Considérer comme morale l'utilisation des drones suppose d'abord que l'on accepte l'idée qu'existe une guerre déclarée entre l'Occident et la terreur islamiste - beaucoup le nient. Or, cette guerre est menée depuis le début de façon non conventionnelle. L'avion commercial transformé en missile, l'attentat-suicide, la prise en otages de populations entières, l'égorgement télévisé, le ciblage délibéré et souvent exclusif de civils, sont considérés comme parfaitement moraux par l'une des parties.

Voilà l'affaire: cette guerre est asymétrique au niveau moral. Personne n'attend de la terreur islamiste qu'elle respecte quelque règle que ce soit. C'est par contre ce qu'exigent de leurs militaires les populations occidentales, largement dégoûtées de la guerre. Aussi, ce qui est jugé en même temps que les drones, c'est au fond la guerre elle-même qui, à nos yeux, est devenue immorale.

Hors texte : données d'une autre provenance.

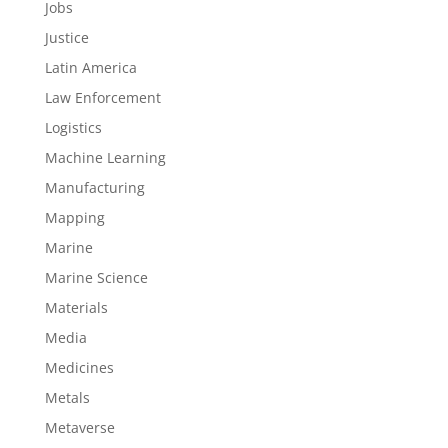
Jobs
Justice
Latin America
Law Enforcement
Logistics
Machine Learning
Manufacturing
Mapping
Marine
Marine Science
Materials
Media
Medicines
Metals
Metaverse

«Les nouvelles technologies sont-elles sur le point de supplanter les vrais soldats? L'irruption de la guerre sans vertu?» s'interroge David. Il ajoute que «tout le défi consistera à s'assurer que les humains conserveront le plein contrôle de ce processus en transition». C'est à souhaiter, en effet.

Quant à la vertu, nous n'en trouvons plus beaucoup dans le sang versé, de quelque manière que ce soit.